Por Eduardo Magossi — De São Paulo
13/01/2023 05h01 Atualizado há 4 horas
A desaceleração da inflação americana – revelada ontem pelo índice de preços ao consumidor de dezembro, que recuou 0,1% no mês e caiu a 6,5% no ano – levou muitos economistas de grandes brancos a repensar a possibilidade de uma redução no ritmo das altas de juros pelo Federal Reserve (Fed, o banco central dos EUA). Mas a maioria ainda não prevê cortes de juros em 2023.
O economista-chefe do banco suíço Lombard Odier, Samy Chaar, disse ao Valor que o Fed não irá cortar os juros em 2023, apesar dos sinais de desaceleração da inflação, porque mais esforços são necessários para retornar a economia ao normal, como o esfriamento do mercado de trabalho. “E, para isso, os juros terão que ficar elevados por um bom tempo”, afirmou.
“Esperamos que o Federal Reserve pare de elevar os juros no primeiro trimestre, com taxa final de 5%, mas evite cortá-las por um período prolongado, para garantir uma dinâmica de crescimento salarial contida”, disse Chaar, para quem a precificação de cortes de juros nos próximos meses, prevista pelo mercado, está em desacordo com a estratégia do Fed de desaquecer o mercado de trabalho, ainda bastante firme. “O núcleo da inflação de serviços continua muito alto e está relacionado à força do mercado de trabalho, e isto é crítico para a política monetária do Fed”, diz.

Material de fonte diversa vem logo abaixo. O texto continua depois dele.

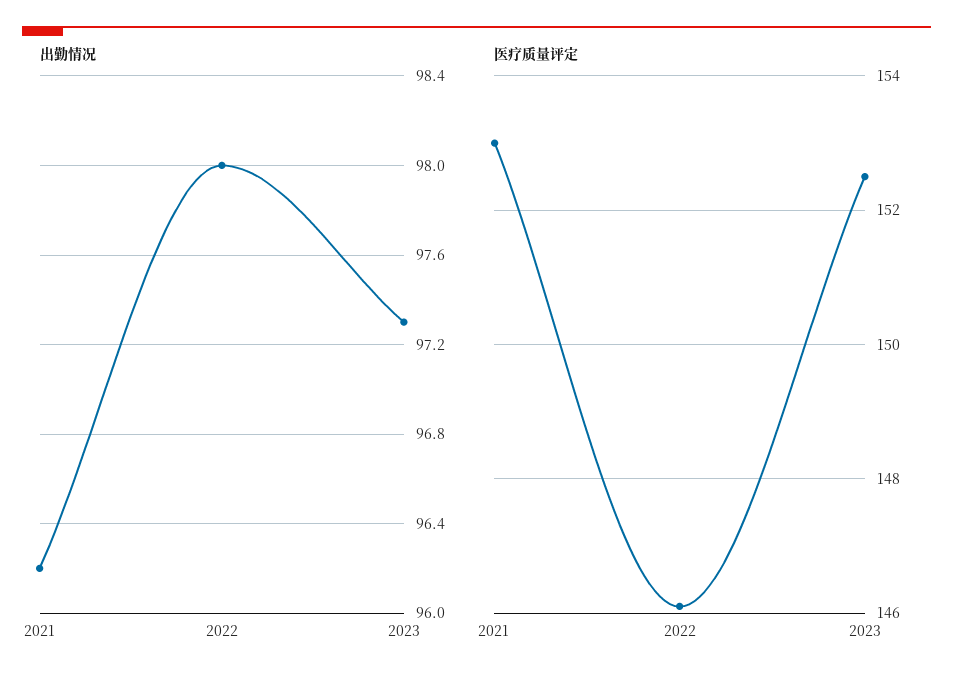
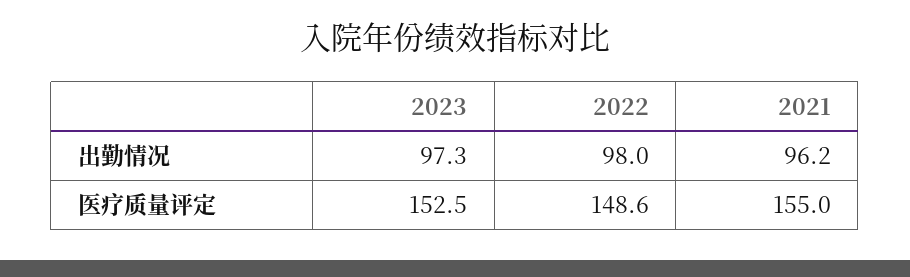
  {
    "出勤情况": {
      "2021": 96.2,
      "2022": 98,
      "2023": 97.3
    },
    "医疗质量评定": {
-     "2021": 153,
+     "2021": 155,
-     "2022": 146,
+     "2022": 148.6,
      "2023": 152.5
    }
  }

Para o economista Jan Hatzius, do Goldman Sachs, a desaceleração da inflação abre as portas para uma nova redução no ritmo do aperto em fevereiro. Mas, segundo ele, o Fed irá subir os juros mais do que o esperado pelo mercado e deverá deixá-los num patamar elevado por mais tempo. Hatzius estima que o Fed não deverá cortar as taxas em 2023. O Goldman prevê três altas de 0,25 ponto a serem realizadas em fevereiro, março e maio, com a taxa final atingindo o intervalo entre 5% e 5,25% em maio.
A moderação da inflação tirou um pouco da pressão do Fed para apertar ainda mais a política monetária, mas, ao mesmo tempo, a queda da inflação não é convincente o suficiente para impedir mais altas de juros, avalia o economista-chefe do banco suíço Julius Baer, David Kohl. Segundo ele, apesar da desaceleração da inflação e de indicadores de atividade econômica mostrarem dados mais fracos, vários membros do Comitê Federal de Mercado Aberto (Fomc) expressaram sua determinação em elevar mais os juros.
Kohl defende apenas mais uma alta de 0,25 ponto na próxima reunião, de fevereiro. “Qualquer alta adicional de juros pelo Fed pode ser um erro de política que afetará o crescimento econômico no segundo semestre, aumentando a probabilidade de cortes de juros daqui para frente”, disse.
O economista-sênior da Oxford Economist, Bob Schwartz, disse que uma alta de 0,25 ponto seria melhor. “A melhora dos gargalos nas cadeias de abastecimento, a redução na demanda, a mudança nas preferências de compras dos consumidores de bens para serviços e os preços mais baixos de energia estão todos contribuindo para desacelerar as taxas de inflação, que devem continuar caindo gradualmente por todo 2023”, disse Schwartz ao Valor.
Para a economista-chefe do Morgan Stanley, Ellen Zentner, o dado de dezembro confirmou que a desaceleração das pressões inflacionárias está se tornando arraigada, preparando o cenário para outra redução no ritmo de aperto. “Embora as projeções econômicas do Fed feitas em dezembro apontem uma taxa final mais elevada, continuamos esperando por apenas mais uma alta de 0,25 ponto antes de uma pausa e um primeiro corte nos juros já em dezembro”.
Já o economista da ASA Investimentos, Angelo Polydoro, acredita que, mesmo que o ritmo das altas de juros seja reduzido, o tamanho da elevação projetada pelo Fed em dezembro, de 0,75 ponto, será mantido.